[Xcb] xcb/test: I propose to base it on cppunit

Christian Linhart evidence-elim at clinhart.com
Sat Apr 1 05:34:05 UTC 2017


Hi Eric and all,

Thank you for describing piglit.
I also think that piglit is an overkill for the xcb-test.
And the lack of API-stability is suboptimal.[1]

I think assert-based is a good direction, but cppunit improves that in a lightweight and easy-to-use way:
The CPPUNIT_ASSERT does not terminate the program but just outputs an error message, and continues running the subsequent tests.
You can run the whole testsuite as a single executable, and select individual testcases etc.
There are GUI-based and text-based user interfaces for the same test-suite.
Also, there's no mix of programming languages, which makes stuff easier in general.  (Everything is C/C++.)

Good point about the need for data comparisons.
I guess that an easy way would be to just call a comparison function in a cppunit assert:
like: CPPUNIT_ASSERT( IsPixmapEqualToPNG(pixmap, "test123-ref1.png") );

Chris

[1] We need to think economical here, too.
Everybody's time is valuable, and when we are more efficient we can write more testcases or improve xcb.

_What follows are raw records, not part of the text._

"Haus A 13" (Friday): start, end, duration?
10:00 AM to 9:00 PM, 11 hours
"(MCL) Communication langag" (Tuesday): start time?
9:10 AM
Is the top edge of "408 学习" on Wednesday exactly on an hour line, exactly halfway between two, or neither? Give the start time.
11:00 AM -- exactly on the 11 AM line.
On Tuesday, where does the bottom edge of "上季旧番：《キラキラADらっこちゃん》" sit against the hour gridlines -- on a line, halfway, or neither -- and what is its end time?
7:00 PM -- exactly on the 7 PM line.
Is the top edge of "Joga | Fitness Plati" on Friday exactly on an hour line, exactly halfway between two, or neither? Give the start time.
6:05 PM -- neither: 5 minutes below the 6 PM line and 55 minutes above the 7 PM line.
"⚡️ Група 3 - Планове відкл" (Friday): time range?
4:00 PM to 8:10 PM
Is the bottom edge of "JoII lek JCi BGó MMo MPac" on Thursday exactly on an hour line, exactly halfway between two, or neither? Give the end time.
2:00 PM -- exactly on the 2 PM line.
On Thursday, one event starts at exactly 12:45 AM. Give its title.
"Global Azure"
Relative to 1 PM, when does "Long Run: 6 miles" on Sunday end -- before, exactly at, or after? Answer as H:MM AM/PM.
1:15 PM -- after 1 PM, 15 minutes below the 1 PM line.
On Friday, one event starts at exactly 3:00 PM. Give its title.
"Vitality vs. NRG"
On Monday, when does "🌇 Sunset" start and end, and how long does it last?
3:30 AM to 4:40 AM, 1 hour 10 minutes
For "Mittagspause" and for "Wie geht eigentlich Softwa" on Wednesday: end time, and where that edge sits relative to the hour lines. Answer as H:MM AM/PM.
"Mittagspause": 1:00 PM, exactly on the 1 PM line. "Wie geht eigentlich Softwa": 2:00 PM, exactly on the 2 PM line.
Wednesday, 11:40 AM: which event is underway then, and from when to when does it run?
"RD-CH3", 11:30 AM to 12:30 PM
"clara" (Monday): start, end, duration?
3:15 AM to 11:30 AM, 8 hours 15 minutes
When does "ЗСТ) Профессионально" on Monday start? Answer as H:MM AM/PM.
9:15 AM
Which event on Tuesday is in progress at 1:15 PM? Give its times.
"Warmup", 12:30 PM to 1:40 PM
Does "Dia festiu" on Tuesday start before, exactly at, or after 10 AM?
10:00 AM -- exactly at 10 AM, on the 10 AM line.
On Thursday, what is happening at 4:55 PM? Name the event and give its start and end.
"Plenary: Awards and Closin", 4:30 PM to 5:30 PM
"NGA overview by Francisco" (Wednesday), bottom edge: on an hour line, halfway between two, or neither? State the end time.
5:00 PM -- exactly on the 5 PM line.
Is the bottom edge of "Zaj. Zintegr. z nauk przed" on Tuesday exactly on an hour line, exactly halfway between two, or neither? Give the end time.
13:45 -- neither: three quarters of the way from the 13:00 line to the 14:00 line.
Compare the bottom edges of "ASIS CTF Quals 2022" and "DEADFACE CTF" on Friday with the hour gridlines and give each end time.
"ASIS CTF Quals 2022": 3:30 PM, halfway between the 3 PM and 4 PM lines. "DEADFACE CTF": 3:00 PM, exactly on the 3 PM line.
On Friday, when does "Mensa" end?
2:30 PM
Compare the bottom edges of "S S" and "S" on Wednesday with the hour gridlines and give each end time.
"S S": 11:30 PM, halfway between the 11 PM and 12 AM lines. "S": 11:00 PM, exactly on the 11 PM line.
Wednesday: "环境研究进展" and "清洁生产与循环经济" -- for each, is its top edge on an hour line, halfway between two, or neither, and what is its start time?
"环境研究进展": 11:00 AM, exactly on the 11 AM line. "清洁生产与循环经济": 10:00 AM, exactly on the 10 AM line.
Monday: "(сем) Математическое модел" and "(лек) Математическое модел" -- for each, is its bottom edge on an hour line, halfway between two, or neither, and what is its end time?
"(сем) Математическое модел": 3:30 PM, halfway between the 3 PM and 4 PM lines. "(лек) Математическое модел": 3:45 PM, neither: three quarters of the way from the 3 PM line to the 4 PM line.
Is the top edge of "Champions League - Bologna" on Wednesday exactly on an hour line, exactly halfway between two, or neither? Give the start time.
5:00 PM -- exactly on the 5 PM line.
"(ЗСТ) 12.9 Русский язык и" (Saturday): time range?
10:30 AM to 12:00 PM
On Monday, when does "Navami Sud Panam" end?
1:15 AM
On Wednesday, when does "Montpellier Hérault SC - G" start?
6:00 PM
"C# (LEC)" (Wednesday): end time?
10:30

On 2017-03-31 22:25, Eric Anholt wrote:
> Christian Linhart <chris at DemoRecorder.com> writes:
>
>> Hi Eric and all,
>>
>> I have thought a bit about xcb/test.
>> I suggest the following:
>>
>>   * do xcb/test as a fresh project ( i.e. not clone xcb/demo)
>>   * And use a regression test framework for it.
>>     I propose to use cppunit. ( https://cgit.freedesktop.org/libreoffice/cppunit/ )
>>   * As far as possible, the tests should run and check themselves automatically without manual intervention needed.
>>     Ideally, we'll succeed to have everything running automatically, of course.
>>
>> What do you think?
>>
>> Chris
>>
>> P.S.: Thank you for the info for how to start the process of creating a new project.
>> I'll do that soon.
> For running the X Test Suite and rendercheck, I'm using piglit as a
> testing framework.  What you get from that is the ability to write some
> python to generate a list of test binaries to be run, a framework that
> executes them, collects their results, and lets you compare results
> between runs (including image captures, for rendering tests).
>
> Comparison is of more relevance to GL implementations where you may not
> ever pass all your tests, than to unit tests for things like the XCB or
> the X Server where we intend to actually be entirely correct according
> to our tests.  The downside is that the piglit framework moves pretty
> fast and our X stuff frequently gets broken.
>
> For smaller tests, I've been basically satisfied with just bare binaries
> with assert()s, like the X Server's test/misc.c.